街頭犯罪撲滅のため製作されたマグネットシール。パトカーに貼ってPRしている=西堺署【拡大】
昨年1年間の府内の街頭犯罪認知件数が前年より5700件増えて7万269件となり、4年ぶりに全国ワースト1になったことが9日、府警のまとめで分かった。このうち、ひったくりの認知件数は1466件で、2位の神奈川県(980件)に486件の差をつけ、3年連続ワースト1となった。
街頭犯罪全体は、平成13年をピークに年々減少していたが、自転車盗が前年より9千件以上増えたことから、12年ぶりに増加に転じた。
だが、黒山署が過去に自転車盗件数を過少計上し、昨年から正しく申告していた問題が発覚。

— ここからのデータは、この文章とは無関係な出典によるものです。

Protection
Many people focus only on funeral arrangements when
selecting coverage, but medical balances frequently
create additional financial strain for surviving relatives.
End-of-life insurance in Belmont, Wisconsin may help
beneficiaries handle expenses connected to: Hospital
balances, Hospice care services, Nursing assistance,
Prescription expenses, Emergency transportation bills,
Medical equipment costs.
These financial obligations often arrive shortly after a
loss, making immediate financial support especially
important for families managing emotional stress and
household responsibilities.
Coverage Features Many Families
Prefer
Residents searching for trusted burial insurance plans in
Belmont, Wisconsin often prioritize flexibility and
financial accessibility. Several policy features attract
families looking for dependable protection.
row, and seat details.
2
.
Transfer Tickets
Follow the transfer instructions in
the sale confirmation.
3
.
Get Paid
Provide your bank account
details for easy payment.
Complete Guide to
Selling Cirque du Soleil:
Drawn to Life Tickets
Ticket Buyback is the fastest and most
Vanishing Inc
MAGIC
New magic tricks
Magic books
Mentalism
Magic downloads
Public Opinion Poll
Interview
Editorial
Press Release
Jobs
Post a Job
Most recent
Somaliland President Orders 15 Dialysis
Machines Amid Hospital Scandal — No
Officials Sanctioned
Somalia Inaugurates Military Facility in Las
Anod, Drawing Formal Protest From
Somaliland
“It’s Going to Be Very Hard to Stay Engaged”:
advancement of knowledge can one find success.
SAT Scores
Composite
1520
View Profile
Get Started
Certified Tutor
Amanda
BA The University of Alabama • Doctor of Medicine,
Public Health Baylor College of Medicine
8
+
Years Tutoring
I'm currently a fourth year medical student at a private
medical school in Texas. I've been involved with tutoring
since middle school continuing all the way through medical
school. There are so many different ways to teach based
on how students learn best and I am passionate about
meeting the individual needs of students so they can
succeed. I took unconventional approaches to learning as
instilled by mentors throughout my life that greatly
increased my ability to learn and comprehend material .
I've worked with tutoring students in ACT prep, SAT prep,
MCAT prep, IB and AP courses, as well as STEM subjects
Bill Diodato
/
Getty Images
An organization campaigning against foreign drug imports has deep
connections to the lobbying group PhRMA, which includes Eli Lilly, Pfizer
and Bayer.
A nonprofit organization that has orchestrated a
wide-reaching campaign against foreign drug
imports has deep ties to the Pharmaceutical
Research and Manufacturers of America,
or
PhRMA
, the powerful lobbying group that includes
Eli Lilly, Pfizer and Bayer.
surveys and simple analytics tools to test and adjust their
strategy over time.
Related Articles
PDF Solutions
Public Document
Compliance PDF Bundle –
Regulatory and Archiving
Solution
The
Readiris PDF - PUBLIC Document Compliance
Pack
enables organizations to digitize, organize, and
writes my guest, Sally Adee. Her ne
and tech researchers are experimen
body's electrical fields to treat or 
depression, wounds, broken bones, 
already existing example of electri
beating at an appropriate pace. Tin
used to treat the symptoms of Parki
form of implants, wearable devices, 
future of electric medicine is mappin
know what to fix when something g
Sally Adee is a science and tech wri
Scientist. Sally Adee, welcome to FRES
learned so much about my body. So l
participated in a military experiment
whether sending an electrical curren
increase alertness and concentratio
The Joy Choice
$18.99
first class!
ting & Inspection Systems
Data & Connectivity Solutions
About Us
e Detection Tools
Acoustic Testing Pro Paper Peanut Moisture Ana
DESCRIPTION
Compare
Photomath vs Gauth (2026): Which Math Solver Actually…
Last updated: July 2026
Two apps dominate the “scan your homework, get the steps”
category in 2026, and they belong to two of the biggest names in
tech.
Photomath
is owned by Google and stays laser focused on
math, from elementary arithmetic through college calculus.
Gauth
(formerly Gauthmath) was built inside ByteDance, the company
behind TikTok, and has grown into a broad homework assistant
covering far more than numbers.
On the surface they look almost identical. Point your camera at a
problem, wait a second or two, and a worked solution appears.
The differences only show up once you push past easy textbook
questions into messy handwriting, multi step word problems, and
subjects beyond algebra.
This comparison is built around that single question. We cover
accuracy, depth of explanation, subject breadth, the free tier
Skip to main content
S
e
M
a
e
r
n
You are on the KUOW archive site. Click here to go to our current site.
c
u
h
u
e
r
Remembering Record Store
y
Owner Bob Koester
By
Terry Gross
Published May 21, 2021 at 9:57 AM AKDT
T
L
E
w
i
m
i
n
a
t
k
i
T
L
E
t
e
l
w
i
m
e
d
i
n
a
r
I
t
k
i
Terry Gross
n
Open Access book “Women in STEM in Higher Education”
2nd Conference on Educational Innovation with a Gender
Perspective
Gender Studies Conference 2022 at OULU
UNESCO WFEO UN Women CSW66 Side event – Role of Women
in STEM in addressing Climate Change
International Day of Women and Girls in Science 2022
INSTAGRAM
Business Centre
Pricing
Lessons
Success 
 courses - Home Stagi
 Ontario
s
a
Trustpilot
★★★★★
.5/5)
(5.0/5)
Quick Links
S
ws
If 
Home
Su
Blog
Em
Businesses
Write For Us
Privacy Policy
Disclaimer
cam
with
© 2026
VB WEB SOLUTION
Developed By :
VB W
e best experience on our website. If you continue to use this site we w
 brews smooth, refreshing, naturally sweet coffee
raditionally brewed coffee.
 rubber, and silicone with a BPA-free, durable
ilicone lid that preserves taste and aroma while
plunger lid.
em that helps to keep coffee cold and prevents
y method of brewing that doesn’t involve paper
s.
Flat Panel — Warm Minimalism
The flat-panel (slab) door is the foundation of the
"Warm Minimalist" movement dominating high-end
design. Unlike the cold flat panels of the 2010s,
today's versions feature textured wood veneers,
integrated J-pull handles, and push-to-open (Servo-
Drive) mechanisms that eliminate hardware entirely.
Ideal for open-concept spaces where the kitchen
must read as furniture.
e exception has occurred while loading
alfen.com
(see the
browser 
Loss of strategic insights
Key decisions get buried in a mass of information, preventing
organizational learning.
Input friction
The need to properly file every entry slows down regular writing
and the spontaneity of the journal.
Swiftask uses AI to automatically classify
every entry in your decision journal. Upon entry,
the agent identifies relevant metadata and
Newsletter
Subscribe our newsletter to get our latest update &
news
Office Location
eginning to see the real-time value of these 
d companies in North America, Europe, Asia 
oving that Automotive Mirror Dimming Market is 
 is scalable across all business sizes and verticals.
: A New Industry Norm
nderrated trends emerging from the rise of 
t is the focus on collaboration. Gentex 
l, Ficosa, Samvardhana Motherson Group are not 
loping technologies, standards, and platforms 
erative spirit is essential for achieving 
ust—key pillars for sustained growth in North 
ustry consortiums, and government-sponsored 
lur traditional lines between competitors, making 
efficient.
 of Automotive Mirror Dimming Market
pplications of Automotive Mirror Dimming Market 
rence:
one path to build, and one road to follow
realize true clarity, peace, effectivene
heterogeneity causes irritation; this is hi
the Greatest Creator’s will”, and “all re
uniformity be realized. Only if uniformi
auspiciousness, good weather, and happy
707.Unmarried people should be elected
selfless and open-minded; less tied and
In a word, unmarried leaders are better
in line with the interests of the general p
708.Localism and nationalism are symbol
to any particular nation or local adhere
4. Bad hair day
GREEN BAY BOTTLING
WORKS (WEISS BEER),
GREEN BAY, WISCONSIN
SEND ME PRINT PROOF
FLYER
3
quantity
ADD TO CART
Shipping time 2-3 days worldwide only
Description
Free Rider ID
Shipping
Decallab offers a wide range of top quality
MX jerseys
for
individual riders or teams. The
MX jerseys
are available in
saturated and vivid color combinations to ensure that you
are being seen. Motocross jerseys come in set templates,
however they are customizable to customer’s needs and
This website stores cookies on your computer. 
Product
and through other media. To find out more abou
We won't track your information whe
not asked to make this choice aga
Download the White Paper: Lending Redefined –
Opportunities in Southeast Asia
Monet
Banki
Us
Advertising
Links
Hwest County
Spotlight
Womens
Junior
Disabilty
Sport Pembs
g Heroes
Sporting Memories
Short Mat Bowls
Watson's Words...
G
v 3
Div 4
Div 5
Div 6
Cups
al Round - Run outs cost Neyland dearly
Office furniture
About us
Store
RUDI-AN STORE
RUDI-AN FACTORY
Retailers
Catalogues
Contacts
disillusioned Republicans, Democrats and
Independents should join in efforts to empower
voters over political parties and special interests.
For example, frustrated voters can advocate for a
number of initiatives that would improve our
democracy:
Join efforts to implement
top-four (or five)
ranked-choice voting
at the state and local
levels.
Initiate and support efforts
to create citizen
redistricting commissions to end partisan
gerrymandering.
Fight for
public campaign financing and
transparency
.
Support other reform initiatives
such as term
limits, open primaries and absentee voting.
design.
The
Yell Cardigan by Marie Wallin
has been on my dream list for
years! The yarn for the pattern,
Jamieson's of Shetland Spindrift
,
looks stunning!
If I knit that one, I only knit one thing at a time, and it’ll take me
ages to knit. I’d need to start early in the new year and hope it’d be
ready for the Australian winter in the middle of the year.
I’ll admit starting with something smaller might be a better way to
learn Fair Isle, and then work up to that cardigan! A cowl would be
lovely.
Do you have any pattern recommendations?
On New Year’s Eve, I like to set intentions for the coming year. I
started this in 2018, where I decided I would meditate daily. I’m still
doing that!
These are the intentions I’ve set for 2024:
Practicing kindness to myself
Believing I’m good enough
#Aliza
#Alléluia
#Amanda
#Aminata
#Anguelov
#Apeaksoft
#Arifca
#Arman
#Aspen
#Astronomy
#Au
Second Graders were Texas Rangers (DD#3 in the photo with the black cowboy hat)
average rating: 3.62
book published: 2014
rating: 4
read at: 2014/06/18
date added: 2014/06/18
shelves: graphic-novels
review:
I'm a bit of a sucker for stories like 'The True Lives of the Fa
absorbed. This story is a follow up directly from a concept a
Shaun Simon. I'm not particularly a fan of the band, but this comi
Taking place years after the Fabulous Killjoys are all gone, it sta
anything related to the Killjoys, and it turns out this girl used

他の署でも昨年からこうした修正を図った可能性があり、府警は「自転車盗が本当に増えたのか、各署が昨年から正しい件数を計上したから増えたのか、調査中でわからない」としている。
府警によると、街頭犯罪(7手口)のうちワースト1は、ひったくりをはじめ、路上強盗▽オートバイ盗▽車上狙い▽部品狙い-の5手口だった。
一方、府警では昨年、堺署が20~24年の全刑法犯の認知件数を過少計上していたことが判明した。統計資料上はこの間の数字を加えるため、資料上の街頭犯罪の認知件数は7万3789件となるという。
街頭犯罪以外では、府警が重点課題に挙げる強制わいせつの認知件数も1350件で、4年連続全国最多となった。